In September of last semester, The Daily Campus reported on grievances expressed by former residents of Gender Inclusive housing, also known as GI. Some GI residents strongly felt that the process for moving into the community from their old dorm was overly strenuous and too insufficient to accommodate students’ time-sensitive safety needs. Being a student of any marginalized background can make you subject to harassment and threats to personal safety, let alone the added pressure of social isolation when few people can relate to or respect your experiences. This may make the need to find an inclusive housing option urgent and effectively bar equitable access to the college experience. If UConn cannot accommodate these needs in a timely manner, then this requires more investment in housing services. 

It is refreshing to see that a bold vision from students and faculty was received by the administration and implemented into a concrete space for students in the ASL community

The Editorial Board

Additionally, a perennial issue with housing options like GI is advertising. Few campus tours stress the availability of this opportunity for students, limiting its exposure to LGBTQIA+ students considering attending UConn. Not only does lax advertising result in individuals choosing housing that does not fully suit their needs, but it gives Reslife the plausible deniability to claim that they “have not had the number of students requesting to live in…” specialty housing, as Reslife Executive Director Dr. Pamela Schipani claimed in an interview with The Daily Campus.] 

From coverage of GI residents’ concerns, however, it is clear that students do have the ability to effectively network and advertise these alternative housing options. Black students at UConn have even organized a campaign to create SOUL house, or Sisters Orienting Unconditional Love, a learning community for Black women on campus. The roadblock is essentially that students alone do not have the ability or institutional backing to administer these programs. Just as the administration has done for the students rightfully demanding housing for the ASL community, they should support all of these student groups by taking their concerns for a safe, supportive space seriously and invest in them accordingly.  
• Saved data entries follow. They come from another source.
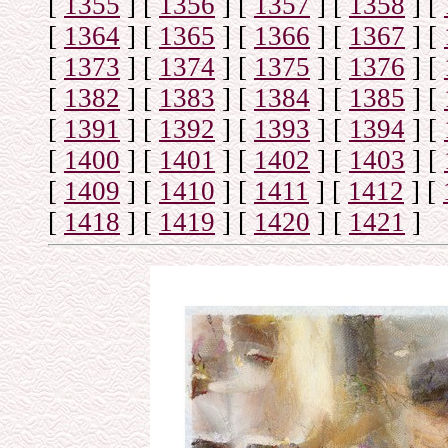
[
1355
]
[
1356
]
[
1357
]
[
1358
]
[
[
1364
]
[
1365
]
[
1366
]
[
1367
]
[
[
1373
]
[
1374
]
[
1375
]
[
1376
]
[
[
1382
]
[
1383
]
[
1384
]
[
1385
]
[
[
1391
]
[
1392
]
[
1393
]
[
1394
]
[
[
1400
]
[
1401
]
[
1402
]
[
1403
]
[
[
1409
]
[
1410
]
[
1411
]
[
1412
]
[
[
1418
]
[
1419
]
[
1420
]
[
1421
]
While UConn continues to expand its humongous police budget and invest millions in new athletic facilities they are in many ways sidelining students who are advocating for things that actually keep them safe: shared communities. We celebrate students and faculty’s success in launching a housing option that is inclusive of more UConn students; we also urge the university to not just confine ASL housing and other programs to the role of an advertising gimmick. Reslife needs to continually ensure that all residential UConn students can feel at home here.